I'm super strict about this rule. If someone says something sucks, they don’t get to vote or contribute a song. This approach also lets us discuss music in a more positive way, because every style of music usually has more in common with other styles than it doesn't.
Perhaps this is a good time to dig deeper into your attempts to write traditional surf songs. What do you feel prevents you from landing on classic surf themes?
Part of the reason is probably because I don't have a deep drawer of traditional surf tricks to pull from. You go where the song wants to go, and those songs didn't want to be totally trad surf.
Have you found any practical techniques to help you get back on a surf track?
I shouldn’t admit how I tried to write a trad surf song for “Nancy Drew Mysteries.” I started the writing process by playing the intro riff of “Pipeline” [The Chantays, 1963]. But the trad surf door didn’t open for me. Halfway through the composition, “Nancy Drew Mysteries” became a new wave song.
Another time, I started by looking up the tempo of “Miserlou” by Dick Dale, which is about as classic surf as you can get. It turned out to be really fast—like 173 beats per minute—so I set up a generic rock beat at that speed, and I jammed to it until I came up with a riff that sounded surfy. Then, it changed. The song still had that “Miserlou”-style drive, but during the writing process, the melody evolved into something less classic surf.
What about methods for combating writer’s block in general?
I sometimes jumpstart songs by asking myself what I feel like playing. Maybe it’s a guitar technique I haven’t tried before, or something inspired by watching someone. For example, Dal [Mones, Jr.] of the Del-Novas does these crazy B-string bends from behind the nut. I can’t do that like he does, because I’m clumsy, and wearing the bear head restricts my vision. However, his technique might encourage me to use my whammy bar more or stop playing in the positions I always play.

● EXCERPTED RECORDS:
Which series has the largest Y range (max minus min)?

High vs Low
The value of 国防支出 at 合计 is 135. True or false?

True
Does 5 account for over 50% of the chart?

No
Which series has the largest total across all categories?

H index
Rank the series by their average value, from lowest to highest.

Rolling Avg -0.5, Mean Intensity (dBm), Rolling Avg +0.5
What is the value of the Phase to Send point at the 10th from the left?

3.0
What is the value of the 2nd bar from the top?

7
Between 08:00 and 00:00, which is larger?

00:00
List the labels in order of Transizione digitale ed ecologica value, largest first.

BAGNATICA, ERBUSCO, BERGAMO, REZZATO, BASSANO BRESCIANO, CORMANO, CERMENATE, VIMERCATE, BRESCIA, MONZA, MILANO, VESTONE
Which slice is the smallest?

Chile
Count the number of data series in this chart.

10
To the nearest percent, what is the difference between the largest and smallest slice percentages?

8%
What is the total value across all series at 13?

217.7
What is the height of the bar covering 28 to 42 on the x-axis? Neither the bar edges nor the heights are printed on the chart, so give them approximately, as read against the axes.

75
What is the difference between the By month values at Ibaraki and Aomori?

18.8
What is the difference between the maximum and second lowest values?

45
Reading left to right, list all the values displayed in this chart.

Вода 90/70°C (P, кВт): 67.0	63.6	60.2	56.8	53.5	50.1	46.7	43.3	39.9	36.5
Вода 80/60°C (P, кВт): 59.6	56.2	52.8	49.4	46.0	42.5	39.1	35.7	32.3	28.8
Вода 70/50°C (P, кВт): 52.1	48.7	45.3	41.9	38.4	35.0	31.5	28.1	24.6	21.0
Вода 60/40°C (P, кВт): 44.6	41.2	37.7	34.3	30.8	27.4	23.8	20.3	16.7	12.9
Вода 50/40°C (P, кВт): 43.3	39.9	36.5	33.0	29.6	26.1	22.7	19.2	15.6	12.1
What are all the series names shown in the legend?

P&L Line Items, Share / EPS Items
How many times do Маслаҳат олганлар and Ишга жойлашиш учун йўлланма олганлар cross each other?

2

● INSTRUCTIONS:
1. In the interview about writing surf songs, what tempo did "Miserlou" turn out to have?
2. Go on with the interview about writing surf songs, starting right after its final sentence.

● RESPONSES TO THE EXERCISE:
1. It was really fast, about 173 beats per minute.

2.
So, I have to ask what inspired the bear head?
I’m someone who believes presentation is extremely important to a band. So, when I did the first album, I looked up a lot of modern surf bands, and I saw lots of dudes in Hawaiian shirts. I did not want to be another middle-aged dude in a Hawaiian shirt, so I had to find something else to do. Eventually, I found photos of Los Straitjackets in their Mexican wrestling mascaras and Orville Peck wearing his masks, and I thought they were very interesting staging elements. Peck even said the mask enables him to be more himself than if he wasn’t wearing one, because it helps take away some of his self-consciousness. I was sold. I came up with the bear head and thought, “Let’s do this.” Although, there are times when I wish I had picked a funny hat instead. It can get really hot inside that head.
What was the initial reaction from audiences?
Some people told me they didn’t take Chillingsworth Surfingham seriously at first, because they saw photos of me in the bear head. Part of me gets that, but surf bands have always had gimmicks. Plus—look at rock music. Every performer is usually doing dorky shit because they are trying to be performers. Chillingsworth is a character. In this band, I am a teddy bear who wears a goofy striped shirt, shorts, and Crocs. What’s the problem? I mean, why not have fun? Surfing itself is fun. If you’re going to make music named after something that’s pretty bitchin’, the music and presentation should be entertaining—even amusing.
It can be challenging for local bands to produce content, build audiences, play better venues, and make reasonable wages. How do you personally evaluate whether all of the work is worth it?
None of us in the band is careering, right? We’re in our 50s and 60s. We just want to be in a cool band and have fun. To me, that’s success.